One factor in the Court’s decision against the Texas law was that, when it initially went into effect, it resulted in the immediate closing of 11 of Texas’s 40 abortion clinics, and later resulted in closing about half of the state’s total.

When the Court considers the two new cases involving the Louisiana law (which was passed by that state’s legislature shortly after the lawmakers there saw the effect that such a law had had in Texas), the likelihood appears to be that the four more liberal Justices will vote to nullify that statute.

That will put a good deal of the focus of the lawyers in the case, as well as of Court observers, on Chief Justice John G. Roberts, Jr., because he may well hold the deciding vote this time. He was one of the three dissenters when the Court ruled against the Texas law, although the opinion he joined was a narrow one based mainly on a procedural reason, not the merits of the law.

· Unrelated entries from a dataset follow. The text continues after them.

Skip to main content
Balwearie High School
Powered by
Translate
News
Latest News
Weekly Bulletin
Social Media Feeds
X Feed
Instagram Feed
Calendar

Perhaps of more importance, Roberts joined with the Court’s four liberal Justices last February temporarily blocking enforcement of the Louisiana law. That majority did not explain its reasons for doing so. One possible reason for the Chief Justice’s action could have been the strong complaints of the dissenters in the appeals court that the Justices’ Texas decision was not followed.

Three conservative members of the Court — Justices Gorsuch, Thomas and Samuel A. Alito Jr. – voted in dissent in February and thus would have allowed the law to be enforced, but they did not spell out their reasons. Justice Kavanaugh also would have allowed enforcement but he wrote that he had voted to do so only to permit the gathering of facts about the law’s actual effects.

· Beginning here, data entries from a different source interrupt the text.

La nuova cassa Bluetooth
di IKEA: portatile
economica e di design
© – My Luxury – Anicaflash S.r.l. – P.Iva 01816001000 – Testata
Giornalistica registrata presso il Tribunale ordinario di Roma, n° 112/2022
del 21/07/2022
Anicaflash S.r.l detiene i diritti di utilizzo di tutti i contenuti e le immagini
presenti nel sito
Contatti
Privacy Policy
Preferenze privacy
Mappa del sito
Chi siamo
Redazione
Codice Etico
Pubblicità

The Court will hold a hearing on the combined cases early next year, and it is expected to issue a final ruling before next summer. That would mean that the decision would emerge in the midst of the presidential election, in which the future of the Supreme Court may be a prominent campaign issue.

Lyle Denniston has been writing about the Supreme Court since 1958. His work has appeared here since mid-2011.